550.0. "Help with OMC Cobra stern drive lubrication" by HPSTEK::BHOVEY () Tue Oct 31 1989 10:33

    
    	I need help...
    
    	I have an OMC Cobra outdrive on my Sunbird Corsair. I am a decent
    	mechanic and I maintain my cars and boat. But boy am I having a 
    	problem.
    
    	While winterizing I decided to change and refill the lower unit
    	oil. I looked in the manual, easy I said, Drain, refill, done.
    	Yeh right. I drained no problem, but how do I refill. I followed
    	in insturctions.
    
    	-Remove drain plug on bottom of outdrive, starboard side.

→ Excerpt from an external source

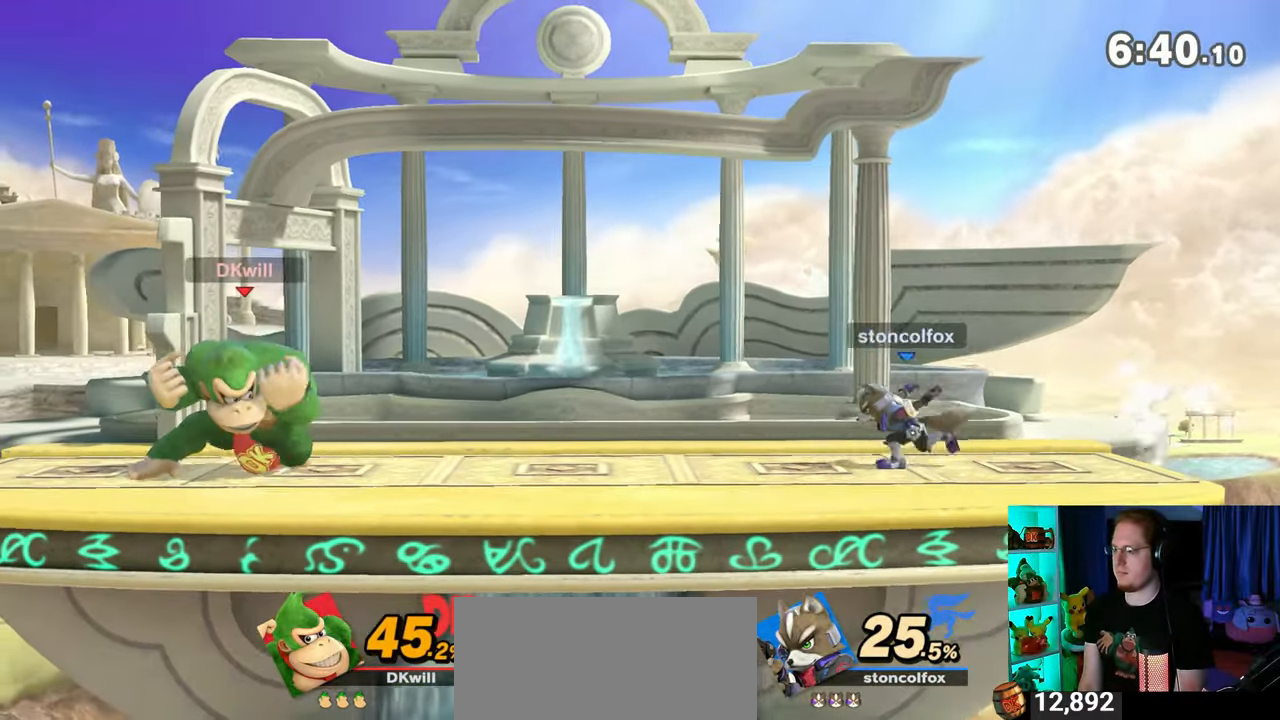
{"buttons": [], "left_stick": "center", "right_stick": "center", "events": [[17, "A", "up"], [83, "left_stick", "right"], [267, "left_stick", "left"], [433, "left_stick", "center"]]}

    	-Open top cover where level indicator is and watch all the oil
    	 drain out.
    	-Close lower drain plug and remove fill plug, half way up on the
    	 outdrive, starboard side. Leave top cover off for this allows the
    	 oil to be forced in.
    	-Stuff the tapered end of the oil bottle in the fill hole and
    	 squeeze, squeeze and squeeze some more.

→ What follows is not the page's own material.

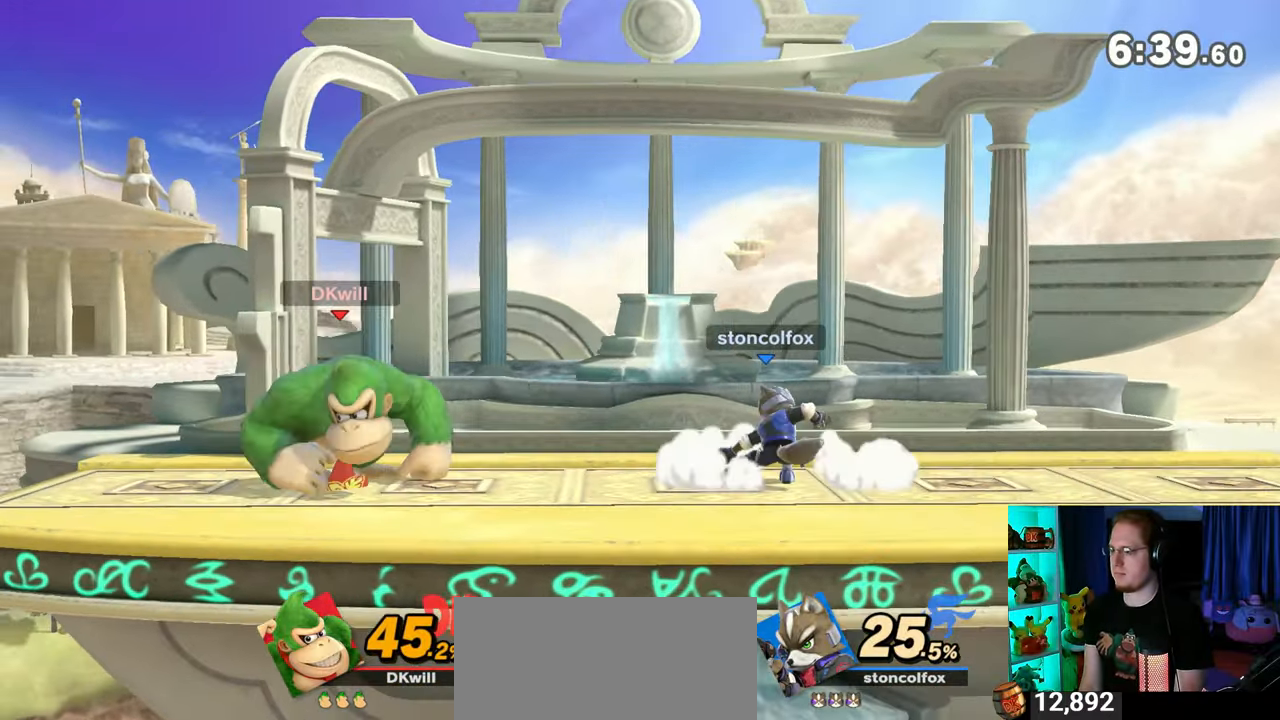
{"buttons": [], "left_stick": "right", "right_stick": "center", "events": [[117, "left_stick", "right"]]}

    	 Well I squeezed my fool head off and could not fiqure out why the
    	 oil would not go in. I understand air lock and needing to equalize
    	 the pressure So the liquid goes in while the air comes out. BUT
    	 WHY WON'T IT WORK. I tried all different ways and while having
         that heavy weight oil running all over the place I gave up....
    
    	 Can someone help me out here? Am I reading the manual incorrect?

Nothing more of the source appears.